▶ [What is being asked]
List every line of the data below that contains the string "substâncias". Matching is case-sensitive.

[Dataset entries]
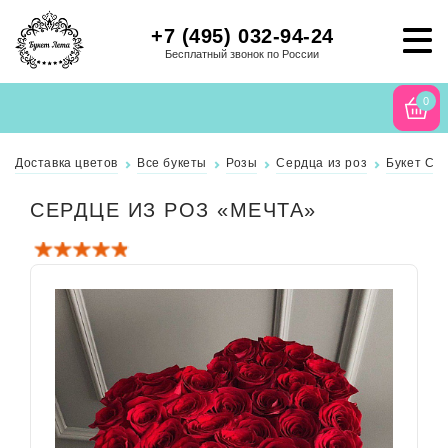
+7 (495) 032-94-24
Бесплатный звонок по России
0
Доставка цветов
Все букеты
Розы
Сердца из роз
Букет Се
СЕРДЦЕ ИЗ РОЗ «МЕЧТА»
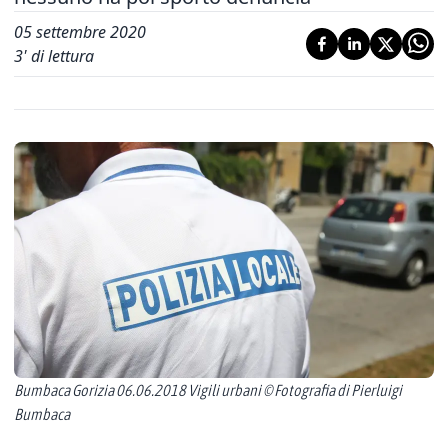
05 settembre 2020
3
' di lettura
Bumbaca Gorizia 06.06.2018 Vigili urbani © Fotografia di Pierluigi
Bumbaca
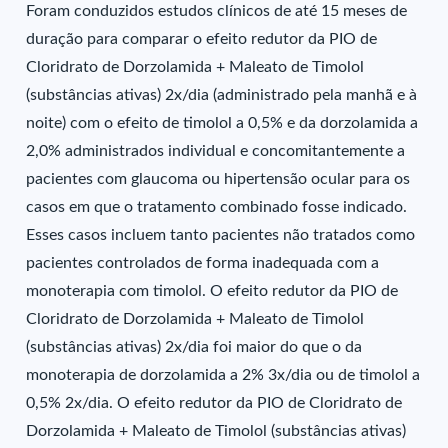
Foram conduzidos estudos clínicos de até 15 meses de
duração para comparar o efeito redutor da PIO de
Cloridrato de Dorzolamida + Maleato de Timolol
(substâncias ativas) 2x/dia (administrado pela manhã e à
noite) com o efeito de timolol a 0,5% e da dorzolamida a
2,0% administrados individual e concomitantemente a
pacientes com glaucoma ou hipertensão ocular para os
casos em que o tratamento combinado fosse indicado.
Esses casos incluem tanto pacientes não tratados como
pacientes controlados de forma inadequada com a
monoterapia com timolol. O efeito redutor da PIO de
Cloridrato de Dorzolamida + Maleato de Timolol
(substâncias ativas) 2x/dia foi maior do que o da
monoterapia de dorzolamida a 2% 3x/dia ou de timolol a
0,5% 2x/dia. O efeito redutor da PIO de Cloridrato de
Dorzolamida + Maleato de Timolol (substâncias ativas)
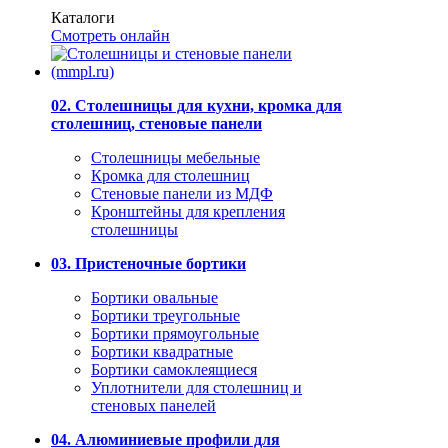
Каталоги
Смотреть онлайн
02. Столешницы для кухни, кромка для
столешниц, стеновые панели
Столешницы мебельные
Кромка для столешниц
Стеновые панели из МДФ
Кронштейны для крепления
столешницы
03. Пристеночные бортики
Бортики овальные
Бортики треугольные
Бортики прямоугольные
Бортики квадратные
Бортики самоклеящиеся
Уплотнители для столешниц и
стеновых панелей
04. Алюминиевые профили для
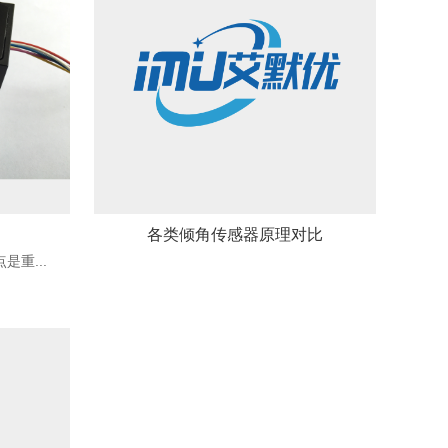
各类倾角传感器原理对比
重...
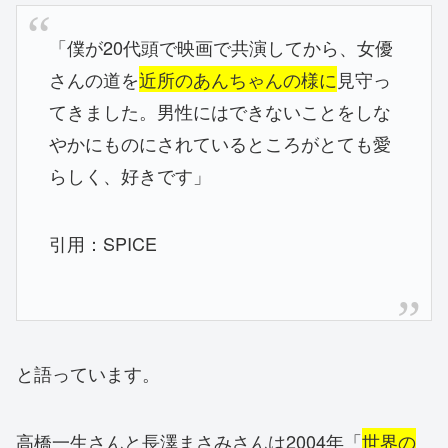
「僕が20代頭で映画で共演してから、女優
さんの道を
近所のあんちゃんの様に
見守っ
てきました。男性にはできないことをしな
やかにものにされているところがとても愛
らしく、好きです」
引用：SPICE
と語っています。
高橋一生さんと長澤まさみさんは2004年「
世界の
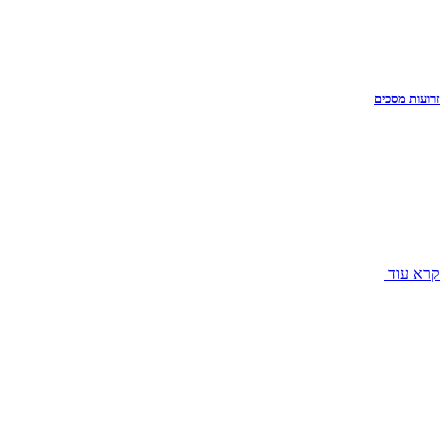
זרועות מסכים
קרא עוד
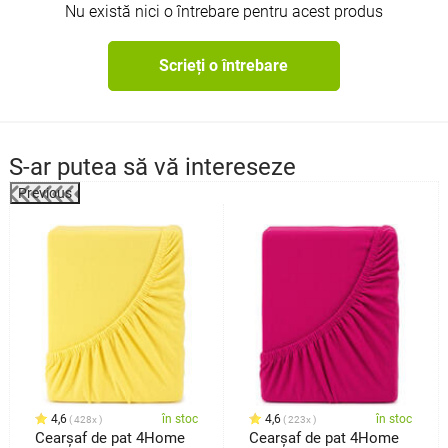
Nu există nici o întrebare pentru acest produs
Scrieți o întrebare
S-ar putea să vă intereseze
Previous
4,6
în stoc
4,6
în stoc
428x
223x
Cearşaf de pat 4Home
Cearşaf de pat 4Home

▶ [Answer for this exercise]
(substâncias ativas) 2x/dia (administrado pela manhã e à
(substâncias ativas) 2x/dia foi maior do que o da
Dorzolamida + Maleato de Timolol (substâncias ativas)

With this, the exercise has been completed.